Many psychological factors have been suggested to be important obstacles to recovery from low back pain, yet most studies focus on a limited number of factors. We compared a more comprehensive range of 20 factors in predicting outcome in primary care. Consecutive patients consulting 8 general practices were eligible to take part in a prospective cohort study; 1591 provided data at baseline and 810 at 6 months. Clinical outcome was defined using the Roland and Morris Disability Questionnaire (RMDQ). The relative strength of the baseline psychological measures to predict outcome was investigated using adjusted multiple linear regression techniques. The sample was similar to other primary care cohorts (mean age 44 years, 59% women, mean baseline RMDQ 8.6). The 20 factors each accounted for between 0.04% and 33.3% of the variance in baseline RMDQ score.
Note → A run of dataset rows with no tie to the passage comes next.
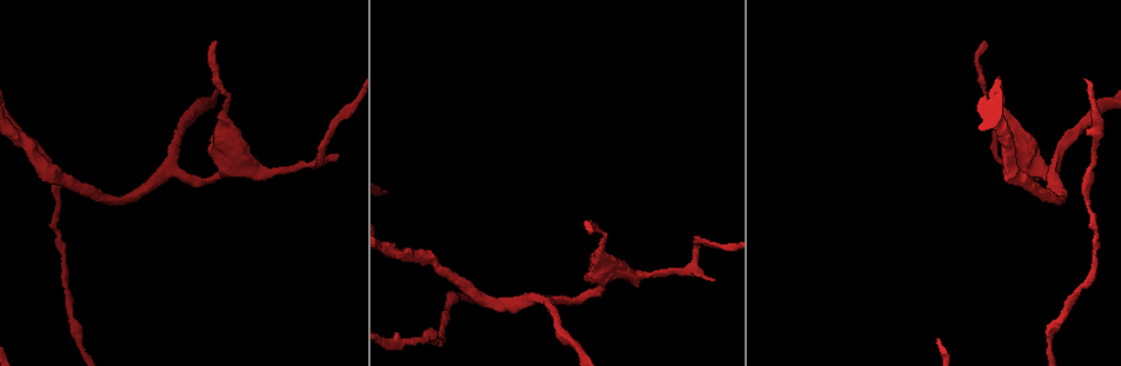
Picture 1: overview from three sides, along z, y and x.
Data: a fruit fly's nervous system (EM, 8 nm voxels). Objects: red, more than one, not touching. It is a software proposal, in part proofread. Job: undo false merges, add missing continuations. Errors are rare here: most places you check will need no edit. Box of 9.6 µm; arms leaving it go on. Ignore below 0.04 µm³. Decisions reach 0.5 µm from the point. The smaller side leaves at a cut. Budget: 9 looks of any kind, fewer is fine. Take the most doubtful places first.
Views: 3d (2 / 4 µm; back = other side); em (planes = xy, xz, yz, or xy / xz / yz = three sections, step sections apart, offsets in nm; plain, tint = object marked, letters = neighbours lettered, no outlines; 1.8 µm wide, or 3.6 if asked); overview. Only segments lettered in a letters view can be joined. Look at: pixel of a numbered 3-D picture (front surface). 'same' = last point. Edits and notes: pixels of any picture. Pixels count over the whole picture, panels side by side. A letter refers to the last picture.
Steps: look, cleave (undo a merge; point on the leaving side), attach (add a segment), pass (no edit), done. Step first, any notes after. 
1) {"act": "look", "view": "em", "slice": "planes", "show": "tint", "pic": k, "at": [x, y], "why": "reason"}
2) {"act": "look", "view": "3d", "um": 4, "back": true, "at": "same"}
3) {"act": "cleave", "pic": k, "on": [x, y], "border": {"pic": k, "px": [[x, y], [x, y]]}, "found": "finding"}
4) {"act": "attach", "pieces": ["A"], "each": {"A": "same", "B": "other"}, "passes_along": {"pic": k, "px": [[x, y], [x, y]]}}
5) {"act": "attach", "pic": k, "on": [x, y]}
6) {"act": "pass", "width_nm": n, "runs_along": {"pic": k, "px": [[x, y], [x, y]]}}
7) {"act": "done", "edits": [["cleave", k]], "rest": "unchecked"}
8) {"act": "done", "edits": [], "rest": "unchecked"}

{"act": "look", "view": "em", "slice": "planes", "show": "tint", "pic": 1, "at": [984, 40], "why": "tapers out"}

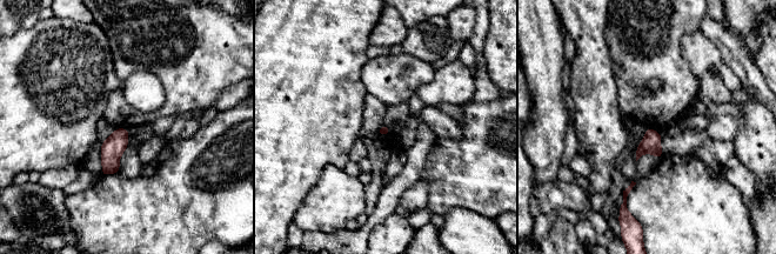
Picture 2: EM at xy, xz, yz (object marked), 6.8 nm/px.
{"act": "look", "view": "em", "slice": "planes", "show": "letters", "at": "same", "why": "what lies round it"}

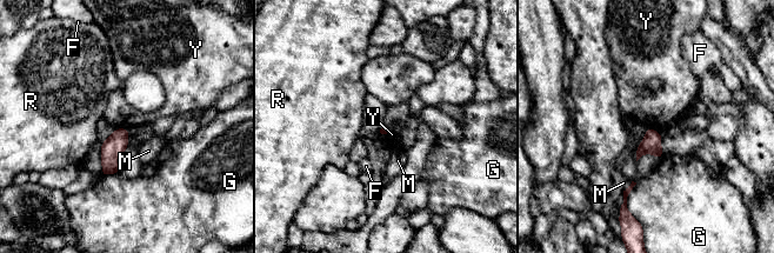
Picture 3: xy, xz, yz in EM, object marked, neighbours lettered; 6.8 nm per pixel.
{"act": "pass", "each": {"F": "other", "G": "other", "M": "other", "R": "other", "Y": "other"}, "border": {"pic": 3, "px": [[646, 127], [653, 128], [659, 133]]}, "found": "no lettered segment goes on from it"}

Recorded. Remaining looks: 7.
{"act": "look", "view": "3d", "um": 4, "back": true, "pic": 1, "at": [714, 279], "why": "free end"}

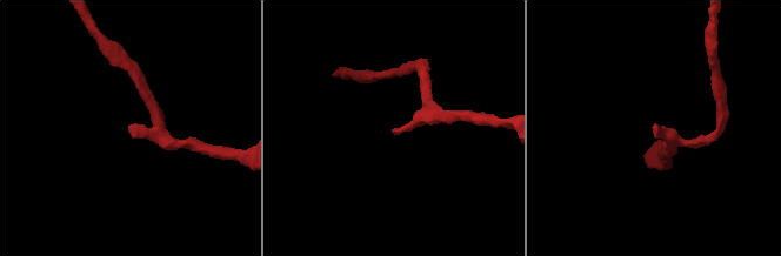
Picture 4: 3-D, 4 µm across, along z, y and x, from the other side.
{"act": "look", "view": "em", "slice": "yz", "step": 4, "show": "letters", "pic": 4, "at": [129, 125], "why": "now the EM"}

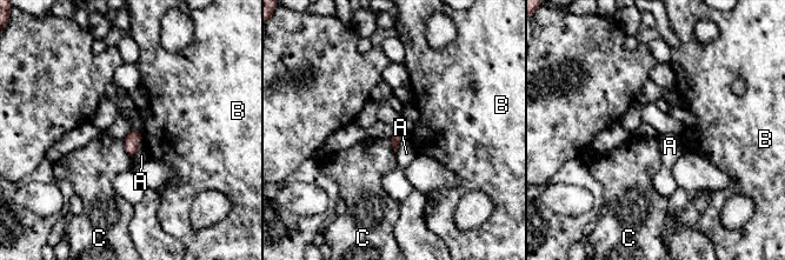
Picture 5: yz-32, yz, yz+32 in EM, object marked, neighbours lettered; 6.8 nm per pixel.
{"act": "look", "view": "em", "slice": "planes", "show": "letters", "at": "same"}

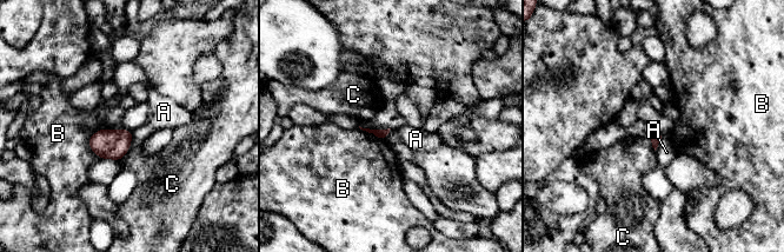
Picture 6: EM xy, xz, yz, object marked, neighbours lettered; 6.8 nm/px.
{"act": "pass", "each": {"A": "other", "B": "other", "C": "other"}, "found": "none of them fits"}

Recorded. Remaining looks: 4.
{"act": "look", "view": "em", "slice": "planes", "show": "letters", "pic": 1, "at": [1009, 118]}

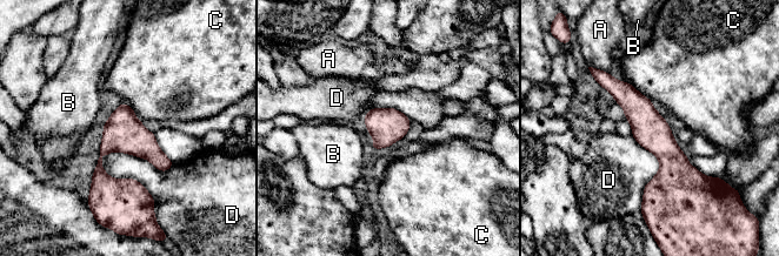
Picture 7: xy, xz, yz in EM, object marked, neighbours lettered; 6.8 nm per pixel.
{"act": "pass", "each": {"A": "other", "B": "other", "C": "other", "D": "other"}, "runs_along": {"pic": 7, "px": [[606, 75], [666, 150], [646, 199]]}, "found": "one cell here"}

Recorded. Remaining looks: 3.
{"act": "look", "view": "3d", "um": 2, "pic": 1, "at": [642, 273], "why": "sudden change in width"}

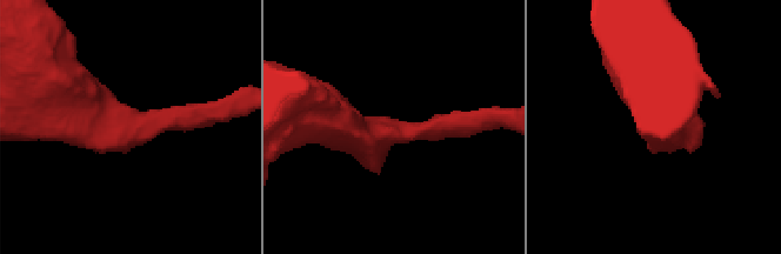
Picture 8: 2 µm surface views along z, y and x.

A multivariate model including all 11 scales that were associated with outcome in the univariate analysis accounted for 47.7% of the variance in 6 months RMDQ score; rising to 55.8% following adjustment. Four scales remained significantly associated with outcome in the multivariate model explaining 56.6% of the variance: perceptions of personal control, acute/chronic timeline, illness identify and pain self-efficacy. When all independent factors were included, depression, catastrophising and fear avoidance were no longer significant. Thus, a small number of psychological factors are strongly predictive of outcome in primary care low back pain patients. There is clear redundancy in the measurement of psychological factors. These findings should help to focus targeted interventions for back pain in the future.